Friday, March 23, 2007

Teach the Bible in our Public Schools


The cover story of this coming week's Time magazine is "The Case for Teaching the Bible" in our public schools.

The argument for doing this runs as follows.

1. Teaching the Bible in schools--as an object of study, not God's received word--"is eminently constitutional."

2. "The Bible so pervades Western culture... that it's hard to call anyone educated who hasn't at least given thought to its key passages."

3. The current civic climate makes teaching the Bible in public schools a "now more than ever" proposition.

4. Many believe that knowledge of the Bible is essential to being a "full-fledged, well-rounded citizen."

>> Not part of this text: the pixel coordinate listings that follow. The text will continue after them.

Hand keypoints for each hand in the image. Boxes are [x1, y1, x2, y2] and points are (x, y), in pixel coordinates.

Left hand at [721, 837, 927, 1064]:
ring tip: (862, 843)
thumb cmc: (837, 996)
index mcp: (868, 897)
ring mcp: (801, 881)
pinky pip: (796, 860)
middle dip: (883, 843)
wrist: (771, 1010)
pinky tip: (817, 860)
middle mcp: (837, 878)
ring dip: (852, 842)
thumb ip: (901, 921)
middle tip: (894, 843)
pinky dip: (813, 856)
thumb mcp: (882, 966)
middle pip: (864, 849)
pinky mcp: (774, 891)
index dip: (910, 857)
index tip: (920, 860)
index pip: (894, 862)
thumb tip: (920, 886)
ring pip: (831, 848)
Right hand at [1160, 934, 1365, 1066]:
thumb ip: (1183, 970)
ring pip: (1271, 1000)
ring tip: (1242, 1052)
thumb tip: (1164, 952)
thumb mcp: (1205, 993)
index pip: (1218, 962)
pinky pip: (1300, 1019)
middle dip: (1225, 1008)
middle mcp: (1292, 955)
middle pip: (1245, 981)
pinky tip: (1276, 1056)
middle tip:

5. "Polls show that nearly two-thirds of Americans believe the Bible holds the answers to "all or most of life's basic questions." Yet, "pollster George Gallup has dubbed us "a nation of biblical illiterates." Only half of U.S.dults know the title of even one Gospel. Most can't name the Bible's first book. The trend extends even to Evangelicals, only 44% of whose teens could identify a particular quote as coming from the Sermon on the Mount."

6. "SIMPLY PUT, THE BIBLE IS THE MOST influential book ever written. Not only is the Bible the best-selling book of all time, it is the best-selling book of the year every year. In a 1992 survey of English teachers to determine the top-10 required "book-length works" in high school English classes, plays by Shakespeare occupied three spots and the Bible none. And yet, let's compare the two: Beauty of language: Shakespeare, by a nose. Depth of subject matter: toss-up. Breadth of subject matter: the Bible. Numbers published, translated etc: Bible. Number of people martyred for: Bible. Number of wars attributed to: Bible. Solace and hope provided to billions: you guessed it. And Shakespeare would almost surely have agreed."

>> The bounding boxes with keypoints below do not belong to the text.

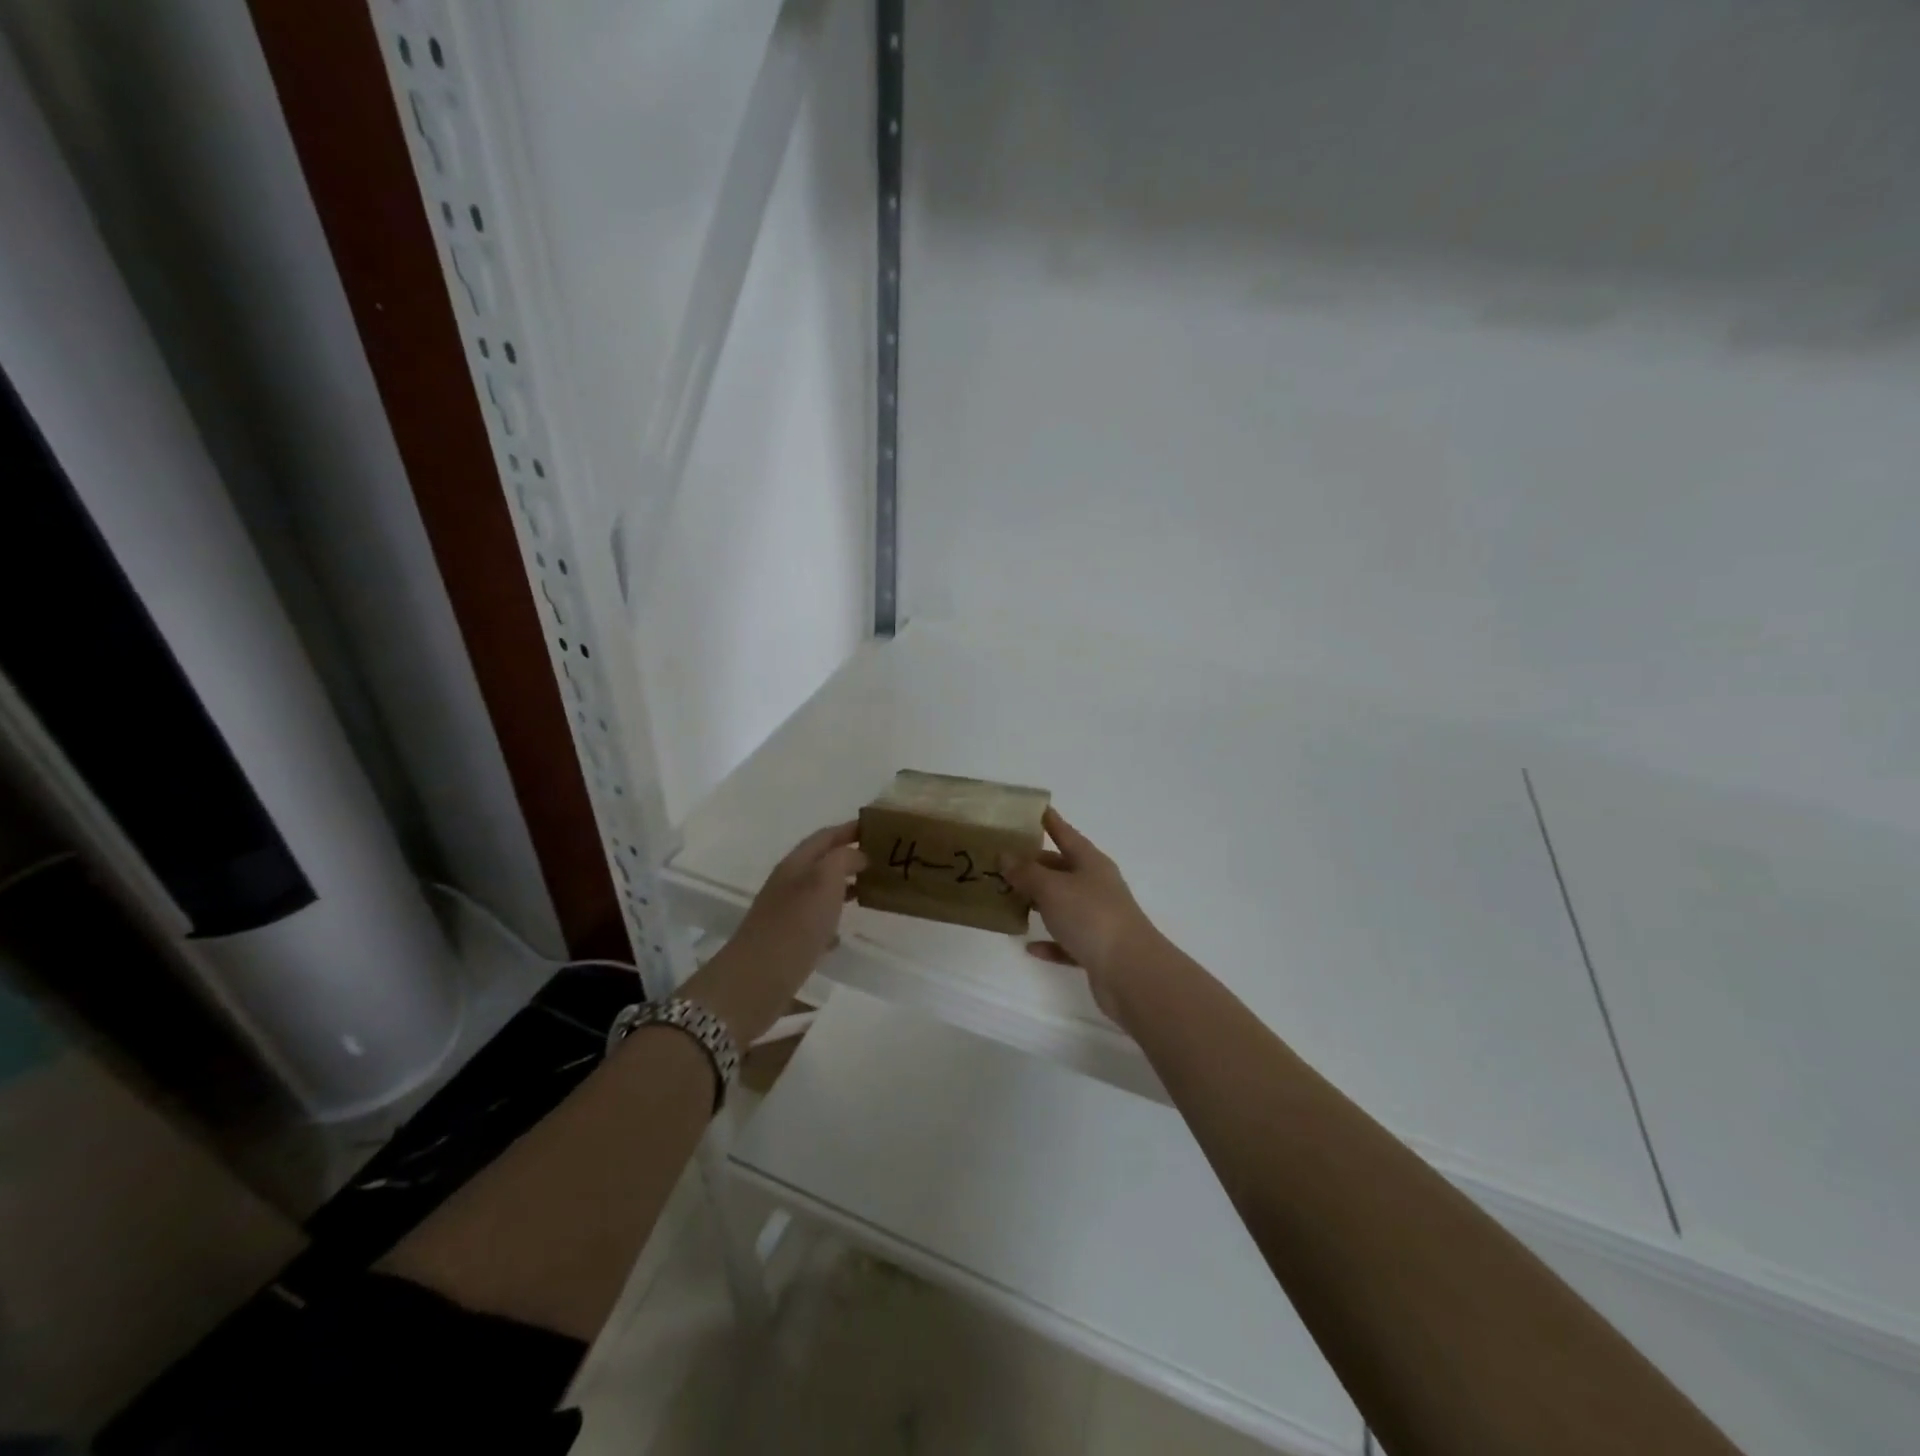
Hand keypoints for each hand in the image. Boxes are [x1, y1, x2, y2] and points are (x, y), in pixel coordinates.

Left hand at [731, 820, 866, 985]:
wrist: (758, 979)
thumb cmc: (795, 924)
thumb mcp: (824, 880)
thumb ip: (843, 859)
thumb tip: (858, 855)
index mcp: (796, 864)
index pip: (826, 836)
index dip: (850, 829)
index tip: (879, 827)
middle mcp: (789, 884)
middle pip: (822, 862)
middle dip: (850, 857)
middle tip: (883, 860)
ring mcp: (786, 913)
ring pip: (820, 892)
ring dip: (844, 887)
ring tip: (872, 891)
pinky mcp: (787, 941)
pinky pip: (816, 922)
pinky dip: (833, 920)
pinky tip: (844, 933)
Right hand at [1001, 808, 1165, 1020]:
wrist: (1130, 972)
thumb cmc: (1091, 917)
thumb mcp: (1052, 888)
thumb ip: (1027, 873)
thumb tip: (1006, 856)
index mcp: (1090, 863)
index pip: (1066, 833)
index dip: (1050, 821)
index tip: (1034, 809)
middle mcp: (1096, 886)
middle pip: (1062, 869)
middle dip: (1035, 865)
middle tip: (1003, 862)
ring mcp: (1098, 918)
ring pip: (1063, 904)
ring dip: (1038, 902)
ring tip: (1008, 900)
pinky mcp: (1096, 949)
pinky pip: (1067, 940)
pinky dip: (1050, 941)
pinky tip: (1029, 946)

7. "If literature doesn't interest you, you also need the Bible to make sense of the ideas and rhetoric that have helped drive U.S. history."

I agree with these points. In my Philosophy of Religion classes I find students mostly interested in the Bible and largely uninformed as to its content. For a long time I have said that it seems public schools widely miss the mark in education in not teaching the book that is "bedrock" for American history. And Jesus - like it or not, remains the most influential person who has ever walked this planet. Finally, to ignore the public teaching of religion is carrying church-state separation to aburd extremes since "religion" remains, arguably, the most driving force behind what is going on in the world today (as it always has been.